7segmentdisplaymultiplexer

I kind of remember to had linked two seven digits displays. using a single 7 bits output with two 4511's linked together, but can't find nothing about that in Internet.

The only way I had found is multiplexing the signal, with 8bits for the leds, plus 1 more bit for each digit.

Another way could be multiplexing a 4511, that would be 4 bits plus 1 more bit for each digit.

¿Any ideas?

PD: The main point is to drive an arbitrary number of Seven digit displays, using the minimal posible outputs (i'm using an arduino behind so complex logic isn't a problem).

Best Answer

Looking at the data sheet, it would appear one should be able to use N chips to 'cleanly' drive N displays with N+4 pins and no other logic. Tie D0-D3 of all the chips together, and use a separate pin for each latch-enable input.

If one didn't mind having one of the displays show an arbitrary garbage value briefly when loading the other, one could save a pin by eliminating the latch-enable input for one of the displays.

Personally, my inclination would be not to bother with the 4511 at all; just use one 74HC595 for each display, tie the shift-clock of all chips to one I/O pin, tie the load-clock of all chips to one pin, and tie the data input of one chip to a third I/O pin. The the data input of each remaining chip to a shift output from a preceding chip (the data output of the last chip is unused).

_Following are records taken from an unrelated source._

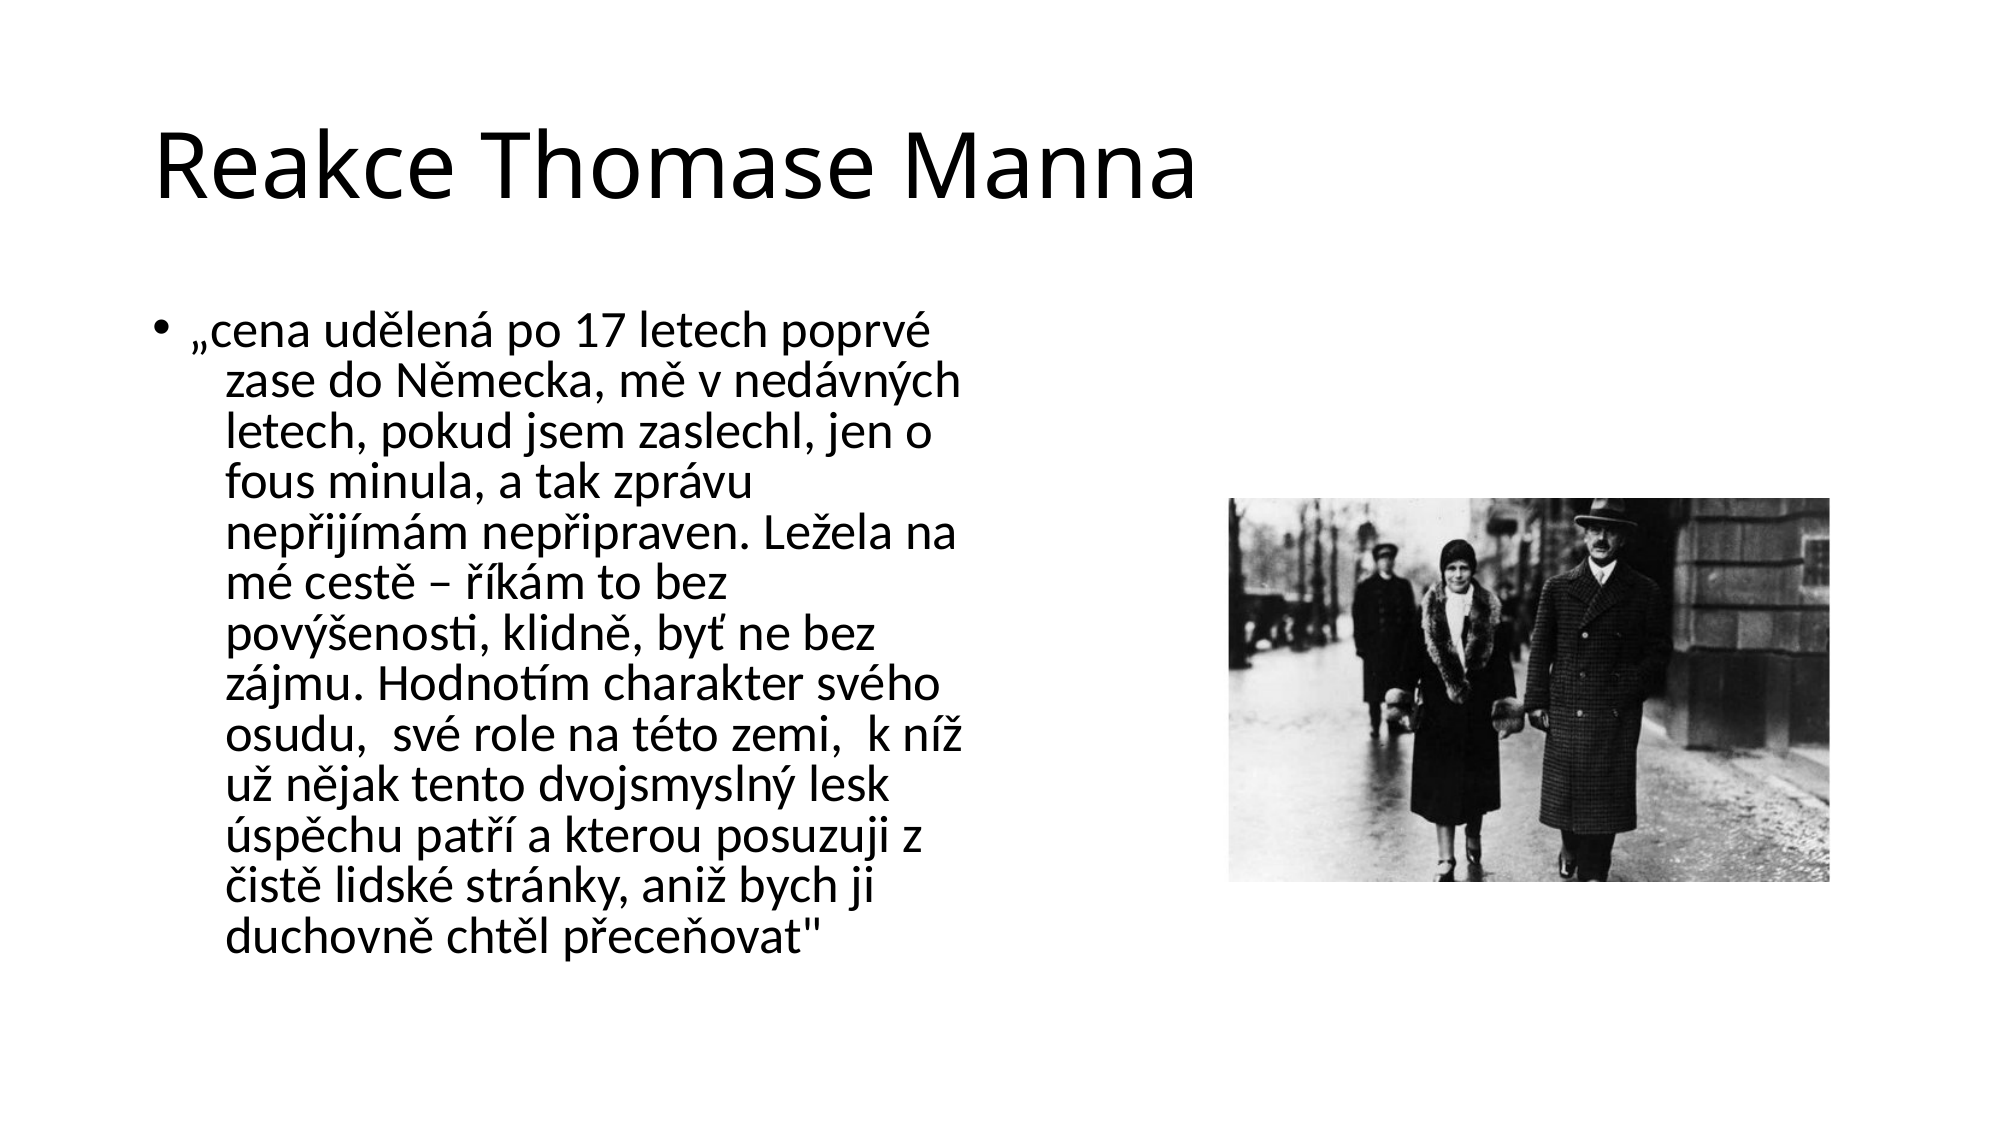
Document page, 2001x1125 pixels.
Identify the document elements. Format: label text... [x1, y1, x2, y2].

title Reakce Thomase Manna [137, 59, 1863, 278]
list „cena udělená po 17 letech poprvé zase do Německa, mě v nedávných letech, pokud jsem zaslechl, jen o fous minula, a tak zprávu nepřijímám nepřipraven. Ležela na mé cestě – říkám to bez povýšenosti, klidně, byť ne bez zájmu. Hodnotím charakter svého osudu, své role na této zemi, k níž už nějak tento dvojsmyslný lesk úspěchu patří a kterou posuzuji z čistě lidské stránky, aniž bych ji duchovně chtěl přeceňovat" [137, 299, 988, 1014]
picture [1012, 498, 2000, 882]
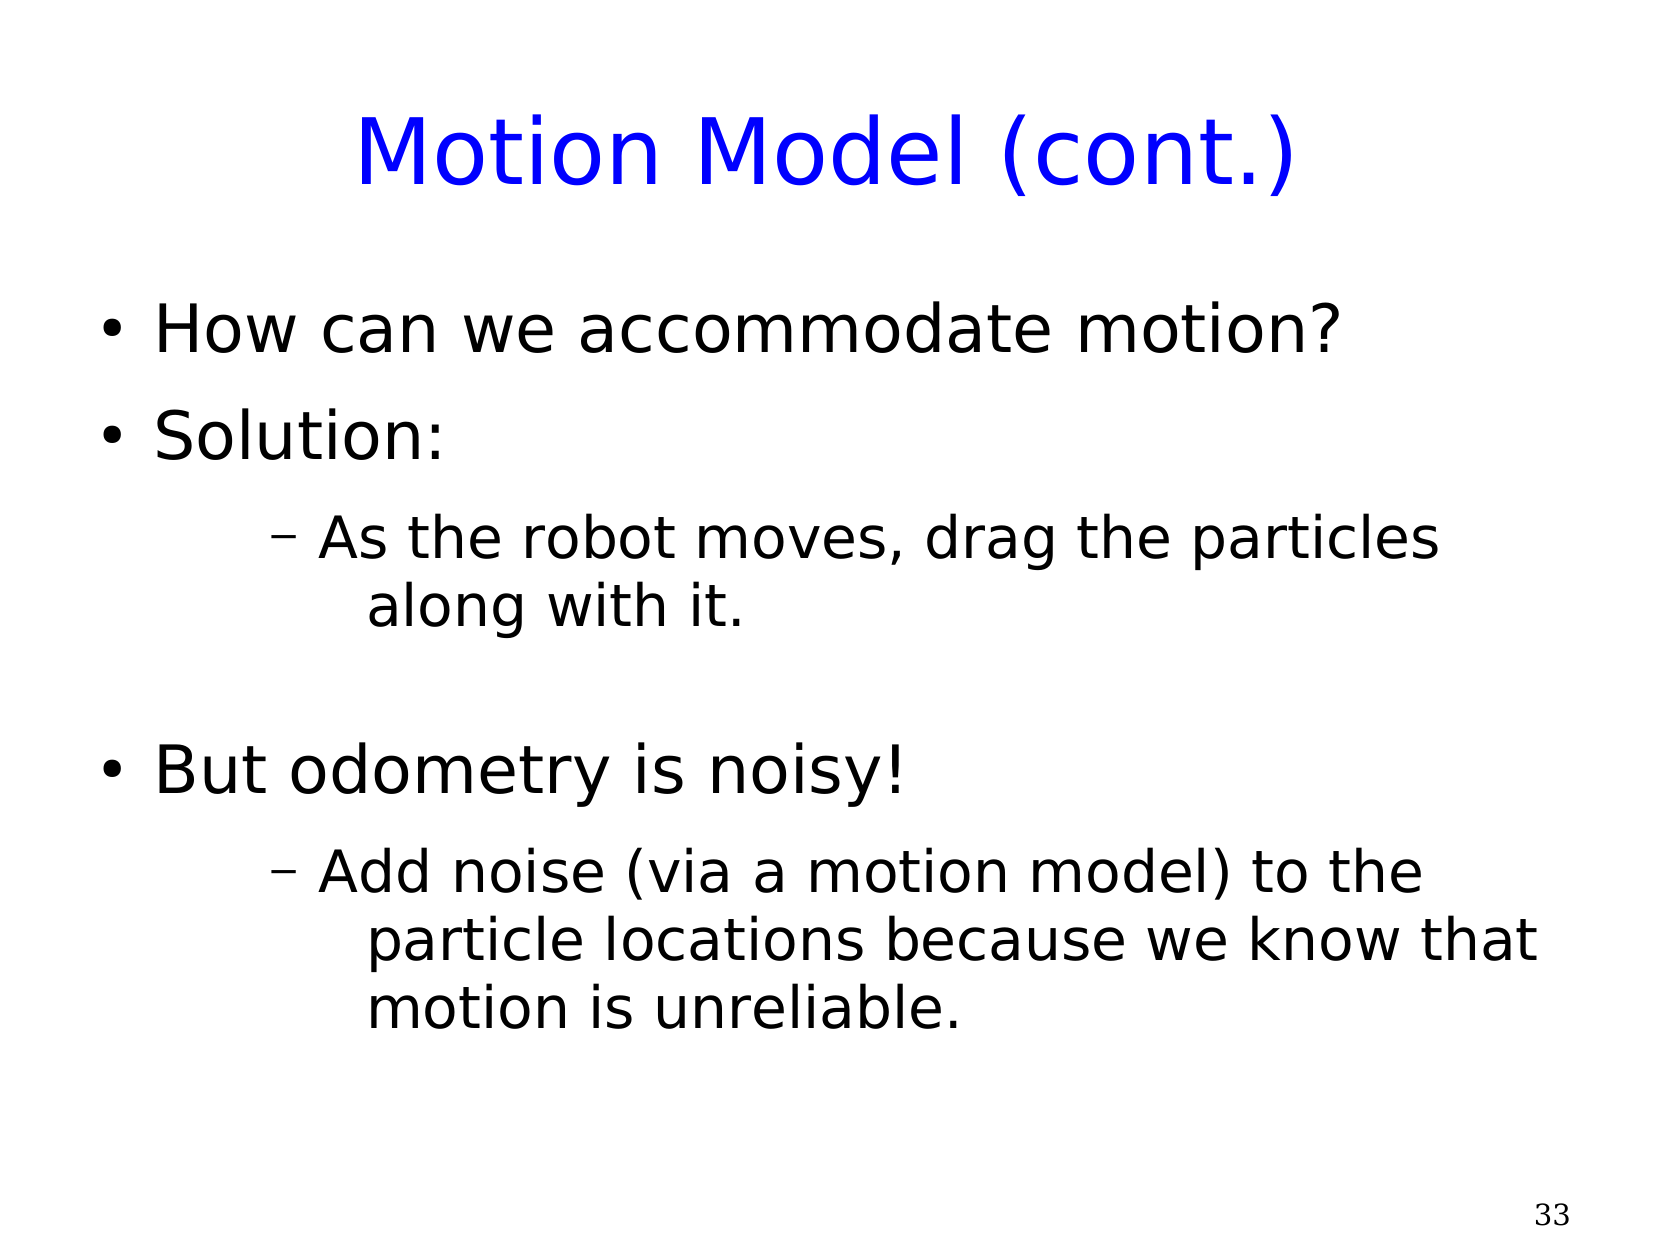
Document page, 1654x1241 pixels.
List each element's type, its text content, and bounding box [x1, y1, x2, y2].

title Motion Model (cont.) [82, 49, 1571, 257]
list How can we accommodate motion? Solution: As the robot moves, drag the particles along with it. But odometry is noisy! Add noise (via a motion model) to the particle locations because we know that motion is unreliable. [82, 290, 1571, 1109]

Using that approach, three I/O pins can drive an arbitrary number of displays; unlike the 4511, the 74HC595 wouldn't limit you to displaying digits. If you want to save an I/o pin at the expense of a chip (or at least part of one), rig a two-bit counter with a count signal on the first 74HC595's shift-data pin, an async reset on the 74HC595's clock wire, and bit 1 of the output (indicating two pulses since reset) to the 74HC595's load-clock. If the counter advances on rising edges, and has an active low reset, one would shift out all the data "normally", but leave the clock high after the last bit and drive the data line low-high-low-high.